Они выбрали меньшую из хижин. Внутри было тепло и пахло сухой травой. Лучики солнца проникали сквозь отверстия в кровле из пальмовых листьев и расцвечивали помещение пятнышками послеполуденного света. Том натянул свой гамак и наблюдал, как Сэлли натягивает свой. Солнечные зайчики в ее волосах были словно россыпь золотых монет и искрились при каждом движении девушки. Когда работа была закончена, Том сделал к ней шаг и взял за руку. Рука слегка дрожала. Он притянул ее к себе, провел ладонью по волосам, поцеловал в губы. Сэлли прижалась к нему, их тела коснулись друг друга, и он поцеловал ее снова. На этот раз она раскрыла губы, и он ощутил ее язык. Начал целовать в подбородок, в шею. Сэлли притянула его к себе, а он, расстегивая, целовал каждую пуговицу на ее рубашке. Обнажил груди. Прижимался губами сначала сбоку, затем вокруг отвердевших сосков. Рука скользнула по гладкому животу. Он почувствовал, как ладони Сэлли гладят его по спине. Том расстегнул ее брюки и, опустившись на колени, поцеловал в пупок, стягивая с нее одежду. Сэлли рванулась к нему и развела бедра. А Том целовал ее до тех пор, пока не почувствовал, как ее ногти вонзились ему в спину. Сэлли судорожно вздохнула, и все ее тело пронзила дрожь.
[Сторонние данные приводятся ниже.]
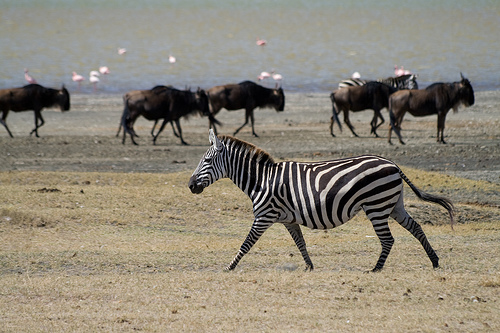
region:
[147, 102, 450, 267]
zebra on the ground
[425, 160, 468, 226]
tail of the zebra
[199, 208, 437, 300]
legs of the zebra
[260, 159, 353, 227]
black and white body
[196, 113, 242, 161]
ears of the zebra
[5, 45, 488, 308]
many animals in the photo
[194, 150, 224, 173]
eye of the zebra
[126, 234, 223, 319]
ground under the zebra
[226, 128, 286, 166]
hair on back of zebra's neck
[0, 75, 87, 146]
brown animal in photo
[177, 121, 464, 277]
a zebra walking on a savana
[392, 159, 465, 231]
the tail of a zebra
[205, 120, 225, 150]
the ear of a zebra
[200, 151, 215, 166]
the eye of a zebra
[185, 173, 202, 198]
the nose of a zebra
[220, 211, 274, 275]
the front leg of a zebra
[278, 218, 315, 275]
the front leg of a zebra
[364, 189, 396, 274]
the hind leg of a zebra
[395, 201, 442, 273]
the hind leg of a zebra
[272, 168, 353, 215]
the stripes on the coat of a zebra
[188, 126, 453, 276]
Zebra on a field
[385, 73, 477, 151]
Wilderbeast on the field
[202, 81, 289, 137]
Wilderbeast on the field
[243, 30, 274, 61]
Bird in the background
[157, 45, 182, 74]
Bird in the background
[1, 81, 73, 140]
Wilderbeast in the background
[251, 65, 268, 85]
Bird in the background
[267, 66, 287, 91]
Bird in the background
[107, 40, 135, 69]
Bird in the background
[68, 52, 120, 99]
Birds in the background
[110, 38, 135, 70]
flamingos in the background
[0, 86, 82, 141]
elk walking in the background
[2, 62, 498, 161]
a group of elk walking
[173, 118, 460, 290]
zebra walking on ground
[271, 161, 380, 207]
stripes on a zebra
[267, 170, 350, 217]
black and white stripes on zebra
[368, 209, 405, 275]
legs of a zebra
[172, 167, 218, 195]
mouth of a zebra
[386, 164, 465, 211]
tail of a zebra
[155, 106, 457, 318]
the zebra is walking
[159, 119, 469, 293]
the zebra is walking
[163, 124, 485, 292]
the zebra is walking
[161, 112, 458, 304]
the zebra is walking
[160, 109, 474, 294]
the zebra is walking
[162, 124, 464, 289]
black and white stripes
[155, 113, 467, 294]
black and white stripes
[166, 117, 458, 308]
black and white stripes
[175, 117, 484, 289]
black and white stripes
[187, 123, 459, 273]
The zebra in the field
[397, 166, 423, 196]
The tail of the zebra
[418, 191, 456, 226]
The hair on the tail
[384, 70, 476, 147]
The wildabeast on the beach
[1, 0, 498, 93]
The water beyond the beach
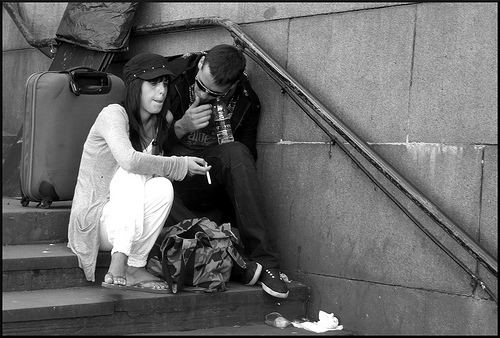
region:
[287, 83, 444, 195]
rail leading up the stairs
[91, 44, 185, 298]
girl in white pants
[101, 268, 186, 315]
girl wearing flip flops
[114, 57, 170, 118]
girl wearing black hat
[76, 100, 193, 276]
girl wearing long sleeved shirt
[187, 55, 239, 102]
guy wearing sun glasses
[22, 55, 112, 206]
rolling suitcase with black handle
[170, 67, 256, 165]
guy with hand to face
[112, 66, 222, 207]
girl holding cigarette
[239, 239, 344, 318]
guy wearing dark shoes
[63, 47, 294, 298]
two people sit on the stairs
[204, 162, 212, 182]
the girl smokes a cig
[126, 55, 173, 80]
the girl wears a hat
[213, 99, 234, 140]
the man has a bottle of water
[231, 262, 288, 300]
the man is wearing sneakers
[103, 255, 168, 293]
the woman is wearing flip flips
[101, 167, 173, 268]
the woman wears white pants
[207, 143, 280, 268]
the man wears denim pants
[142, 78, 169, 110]
the woman is looking down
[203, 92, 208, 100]
the man touches his nose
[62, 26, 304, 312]
a man and woman sitting on steps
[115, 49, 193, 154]
a woman wearing a hat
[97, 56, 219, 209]
a woman holding a cigarette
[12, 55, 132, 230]
a suitcase sitting on a step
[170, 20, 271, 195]
a man wearing sunglasses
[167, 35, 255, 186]
a man with a water bottle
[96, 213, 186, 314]
a woman wearing flip flops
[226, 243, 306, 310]
shoes with o shoe laces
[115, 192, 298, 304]
a bag sitting on a step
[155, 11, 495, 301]
a handrail on the wall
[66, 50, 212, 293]
Young lady sitting on steps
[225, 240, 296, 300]
Black and white tennis shoes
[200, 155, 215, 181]
Cigarette in young lady's right hand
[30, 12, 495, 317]
Banister attached to wall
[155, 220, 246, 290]
Bag sitting on steps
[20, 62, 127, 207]
Suitcase with wheels sitting on landing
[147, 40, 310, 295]
Young man sitting on steps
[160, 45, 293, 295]
Man holding water bottle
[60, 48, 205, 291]
Woman wearing flip flops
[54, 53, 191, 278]
Sweater young woman is wearing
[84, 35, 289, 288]
a couple sitting on some stairs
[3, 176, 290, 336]
a set of stairs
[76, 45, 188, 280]
a young woman sitting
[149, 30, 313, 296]
a young man sitting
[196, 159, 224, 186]
cigarette in the woman's hand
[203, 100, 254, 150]
a bottle on the man's leg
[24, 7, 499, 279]
some hand railing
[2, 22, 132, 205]
Some luggage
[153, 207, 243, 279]
a bag in between the couple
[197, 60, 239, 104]
sunglasses on the man's head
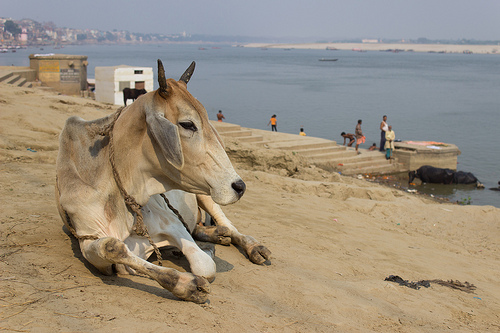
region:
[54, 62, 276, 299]
a tan cow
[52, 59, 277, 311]
a cow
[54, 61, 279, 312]
a cow lays in the sand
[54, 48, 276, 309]
a cow laying down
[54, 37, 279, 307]
the cow lays in the sand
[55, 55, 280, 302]
the cow has a rope around it's neck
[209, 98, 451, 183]
people by the water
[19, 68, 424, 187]
stone steps lead down to the water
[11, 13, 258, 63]
buildings beside the water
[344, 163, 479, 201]
garbage is in the water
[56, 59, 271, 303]
Cow laying down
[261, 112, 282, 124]
Pink shirt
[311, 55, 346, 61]
Boat in large body of water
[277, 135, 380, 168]
Set of stairs near water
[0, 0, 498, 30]
Dark blue sky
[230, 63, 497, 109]
Large body of water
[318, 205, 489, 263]
Tan dirt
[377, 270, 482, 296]
Dark debris on dirt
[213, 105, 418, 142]
People on steps near water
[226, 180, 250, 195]
Black nose on cow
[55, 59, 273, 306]
A cow lying on the sand near the water.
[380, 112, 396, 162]
Two people standing near the water.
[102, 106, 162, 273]
Thin brown rope wrapped around a cows neck.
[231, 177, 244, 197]
Black nose of a tan and white cow.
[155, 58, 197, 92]
Small horns on a cows head.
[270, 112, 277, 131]
Person in an orange shirt standing near water.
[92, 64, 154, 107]
White block building near the water.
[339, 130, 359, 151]
A person that is bent over near another person with orange shorts on.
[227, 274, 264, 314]
Lots of sand near the cow lying down.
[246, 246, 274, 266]
Back left hoof of a cow lying on the sand.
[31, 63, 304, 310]
animal is laying on the sand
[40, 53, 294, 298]
animal is awake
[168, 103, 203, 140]
animal's eyes are open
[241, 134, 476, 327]
sand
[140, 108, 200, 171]
ears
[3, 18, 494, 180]
body of water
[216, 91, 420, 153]
group of men are on the dock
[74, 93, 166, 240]
rope around the animal's neck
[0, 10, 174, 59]
group of buildings and trees in the distance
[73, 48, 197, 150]
white structure behind the animal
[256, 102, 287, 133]
person wearing a pink top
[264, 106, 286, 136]
person with dark brown hair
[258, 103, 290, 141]
person wearing dark pants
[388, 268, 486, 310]
dark plant in the sand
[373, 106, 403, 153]
people standing up on the dock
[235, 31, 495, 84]
coast in the distance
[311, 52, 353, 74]
large object in the water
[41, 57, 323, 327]
animal is laying in the sand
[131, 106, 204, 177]
large ears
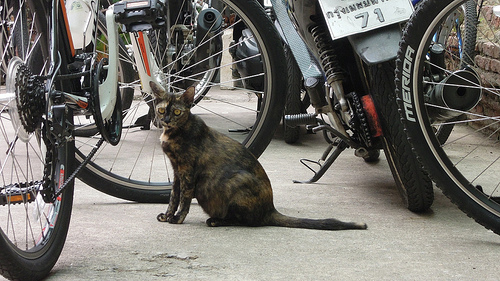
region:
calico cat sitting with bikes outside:
[145, 78, 366, 238]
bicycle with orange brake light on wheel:
[0, 0, 296, 275]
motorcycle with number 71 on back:
[275, 0, 435, 211]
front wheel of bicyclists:
[394, 3, 499, 233]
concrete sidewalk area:
[3, 50, 487, 280]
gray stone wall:
[434, 1, 498, 144]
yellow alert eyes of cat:
[157, 105, 188, 117]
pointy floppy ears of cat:
[149, 79, 197, 104]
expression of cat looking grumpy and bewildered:
[147, 79, 199, 124]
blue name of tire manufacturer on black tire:
[404, 43, 418, 123]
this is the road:
[81, 197, 130, 230]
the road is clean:
[213, 243, 324, 265]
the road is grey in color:
[204, 235, 294, 280]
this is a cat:
[148, 81, 365, 228]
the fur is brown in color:
[203, 145, 233, 181]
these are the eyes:
[150, 103, 190, 123]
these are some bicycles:
[3, 8, 494, 268]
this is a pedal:
[118, 1, 164, 26]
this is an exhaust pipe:
[198, 7, 223, 62]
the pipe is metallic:
[201, 20, 218, 52]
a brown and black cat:
[144, 75, 371, 231]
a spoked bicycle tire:
[393, 0, 499, 235]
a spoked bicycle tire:
[69, 0, 286, 205]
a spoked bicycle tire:
[0, 0, 74, 277]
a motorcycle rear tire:
[351, 49, 433, 213]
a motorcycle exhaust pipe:
[423, 65, 483, 123]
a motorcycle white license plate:
[316, 0, 418, 42]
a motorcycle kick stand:
[286, 142, 348, 184]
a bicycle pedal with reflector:
[0, 180, 38, 202]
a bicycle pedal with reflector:
[119, 0, 164, 35]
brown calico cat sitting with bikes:
[145, 73, 370, 238]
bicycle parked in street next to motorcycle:
[1, 0, 497, 271]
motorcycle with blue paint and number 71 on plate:
[270, 0, 469, 215]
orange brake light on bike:
[133, 30, 162, 101]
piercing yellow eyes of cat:
[158, 105, 186, 117]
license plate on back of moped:
[313, 0, 435, 47]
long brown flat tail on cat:
[270, 213, 370, 233]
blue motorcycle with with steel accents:
[285, 17, 373, 187]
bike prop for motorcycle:
[294, 105, 354, 192]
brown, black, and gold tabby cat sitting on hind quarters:
[148, 71, 369, 236]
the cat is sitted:
[136, 65, 263, 240]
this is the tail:
[271, 207, 360, 234]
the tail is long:
[273, 204, 367, 234]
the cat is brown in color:
[200, 151, 243, 206]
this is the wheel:
[393, 62, 413, 93]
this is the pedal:
[82, 0, 170, 74]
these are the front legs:
[158, 170, 195, 222]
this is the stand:
[288, 135, 343, 179]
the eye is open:
[170, 105, 185, 115]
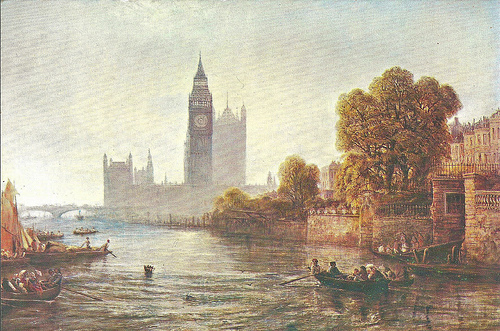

Потом она раздела его; они легли вместе в теплой темноте и занимались любовью до самого заката, пока золотые монеты не превратились в красные. Через некоторое время солнце скрылось за верхушками деревьев, и сумрак хижины тревожили лишь приглушенные звуки окружавшего их причудливого мира.
54
Их разбудил бодрый голос Бораби. Наступила ночь, воздух посвежел, в хижине плавал аромат жарящегося мяса.